En lisant La Boétie, on a envie de citer à tous ceux qui subissent : "soyez résolus à ne plus servir, et vous voila libres", ou encore "qu'un homme
seul en opprime cent mille et les prive de leur liberté, qui pourrait le croire, s'il ne faisait que l'entendre et non le voir ?".
Ce Discours nous permet ainsi de plaider pour une attitude non victimaire. Face à l'arbitraire, face à la perversité, on doit dire non. On doit
s'organiser, se rassembler, faire front. Le despote n'est fort que de l'atomisation de ses sujets. L'issue ne consiste pas toujours à s'assoir sur le Divan. Elle réside peut-être dans la plume,
le tract, le défilé bras dessus-bras dessous, la pétition ou le Sitt'in.

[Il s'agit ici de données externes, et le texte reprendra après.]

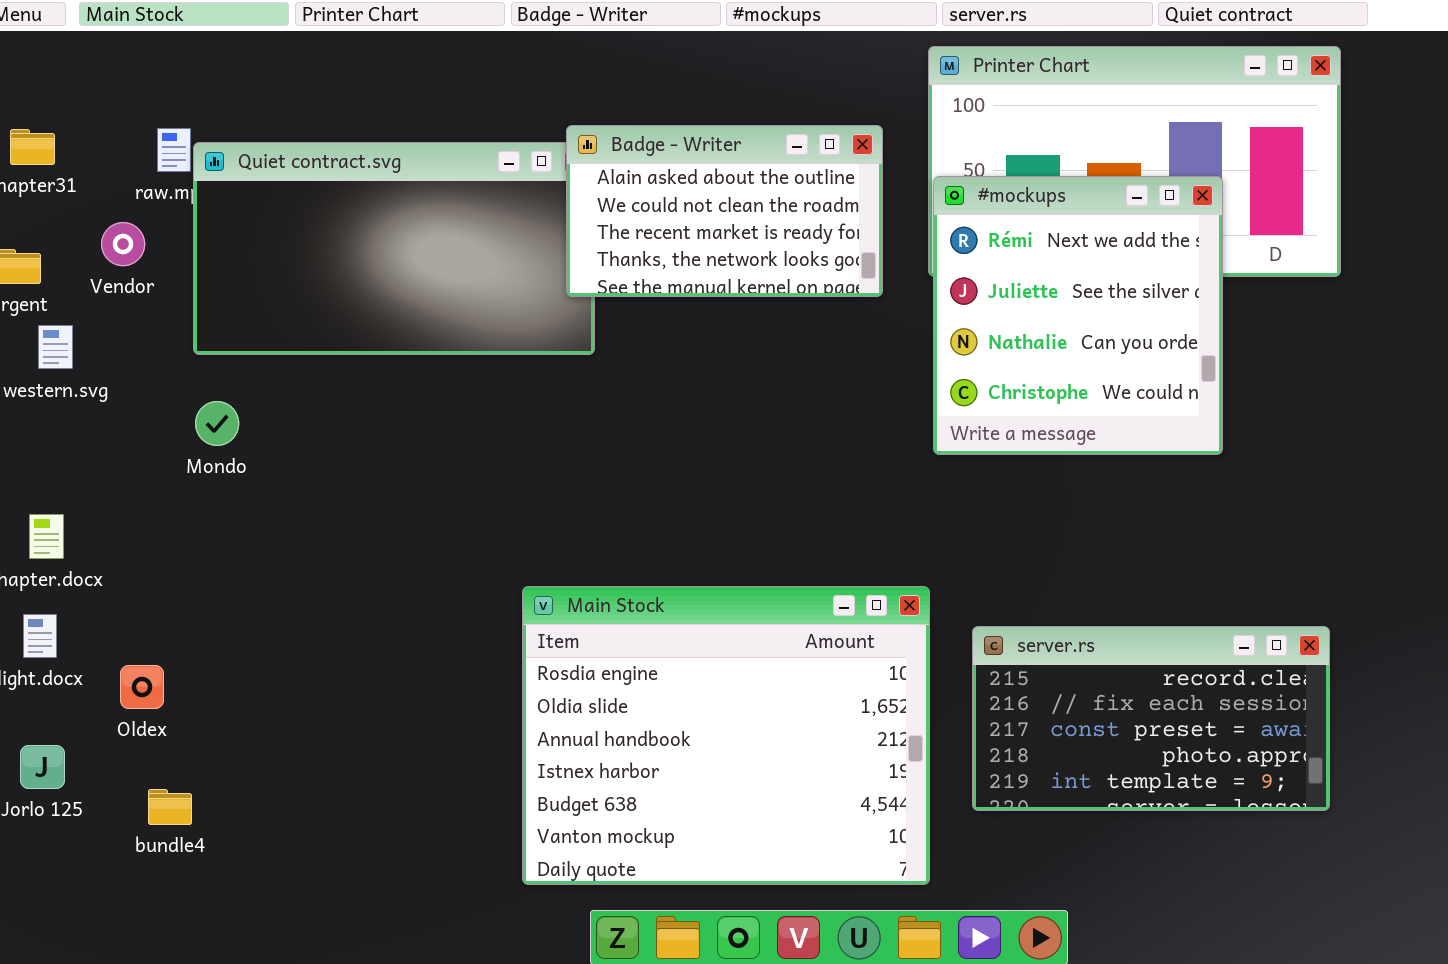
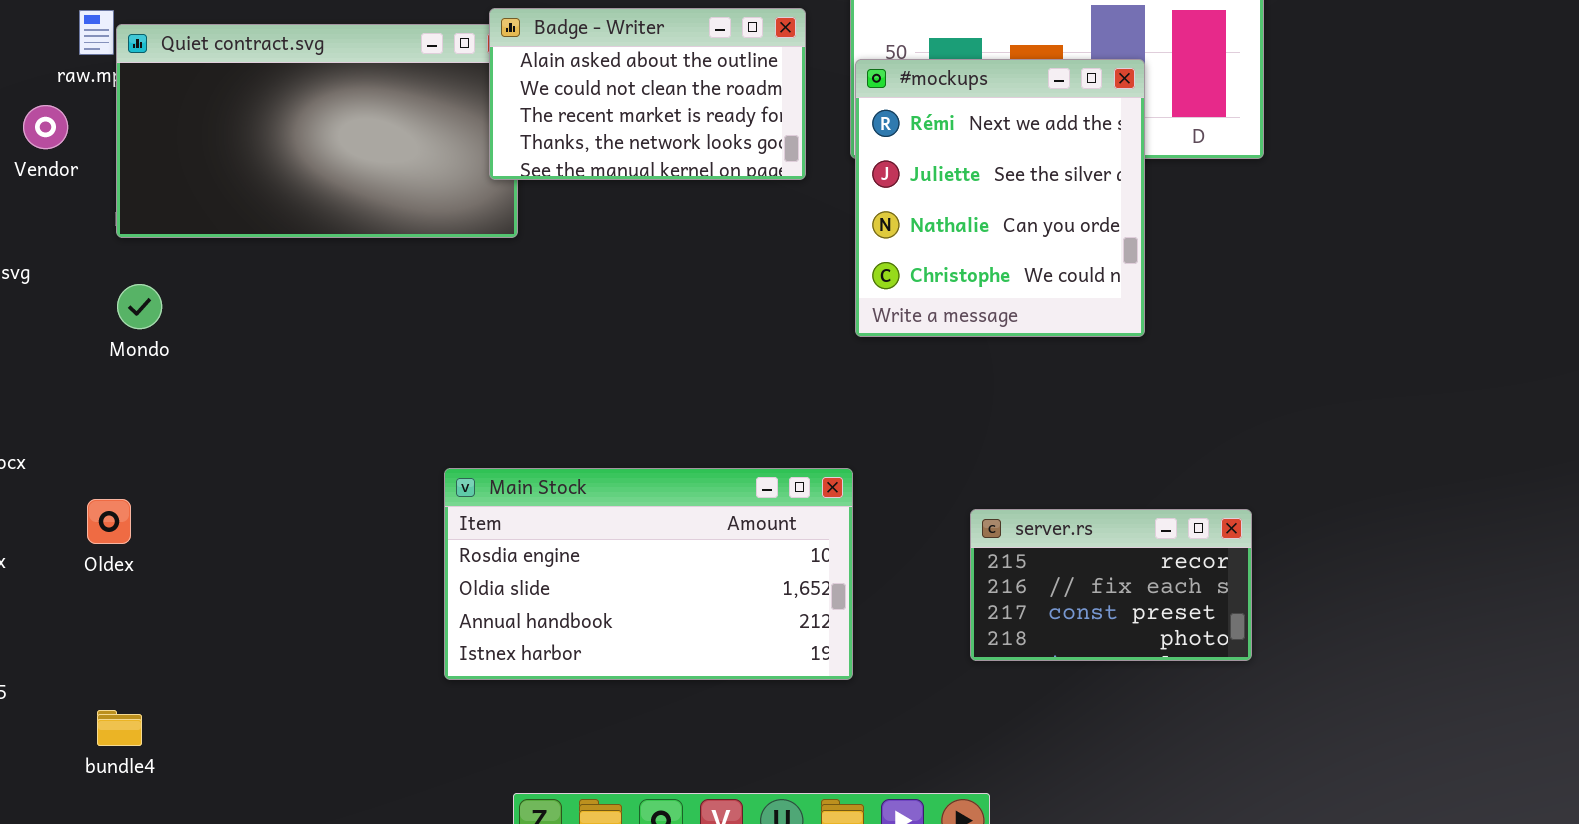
Main Stock: [522,586,930,885] -> [444,468,853,680], resized
server.rs: [972,626,1330,811] -> [970,509,1252,661], resized
Oldex: [120,665,164,709] -> [87,499,131,544], moved
bundle4: [148,789,192,825] -> [97,710,142,746], moved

Mais La Boétie est plus prophète encore. Il pointe, en quelques phrases redoutables, le clientélisme dont use le tyran pour assurer sa domination et la
stabiliser. Tous les systèmes totalitaires ou "totalisants" en on connu le procédé :
"Ce ne sont pas les armes qui défendent un tyran, mais toujours (...) quatre ou cinq hommes qui le soutiennent et qui lui soumettent tout le pays (...) Ces six
en ont sous eux six cents, qu'ils corrompent autant qu'ils ont corrompu le tyran. Ces six cents en tiennent sous leur dépendance six mille (...) c'est ainsi que le tyran asservit les sujets les
uns par les autres. Il est gardé par ceux dont il devrait se garder, s'ils valaient quelque chose. Mais on l'a fort bien dit : pour fendre le bois, on se fait des coins du bois
même".
Mais La Boétie nous réconforte aussi, en montrant que le despote et ses courtisans sont promis au malheur :
"le tyran ne croit jamais sa puissance assurée s'il n 'est pas parvenu au point de n'avoir pas pour sujets que des hommes sans valeur (...) le peu qu'ils (les
tyrans) ont d'esprit se réveille en eux pour user de cruauté même envers leurs proches (...) Voilà pourquoi la plupart des anciens tyrans ont presque été tués par leurs favoris (...) Certainement
le tyran n'aime jamais et n'est jamais aimé (...) Ce qui rend un ami sûr de l'autre, c'est la connaissance de son intégrité".
Le petit Discours de la Boétie, voila une lecture salubre ! Il tient en soixante pages, est édité dans une formule à deux euros. Relisez-le de temps en temps,
offrez-le, citez-le. Et surtout appliquez ses préceptes en cas de besoin impérieux.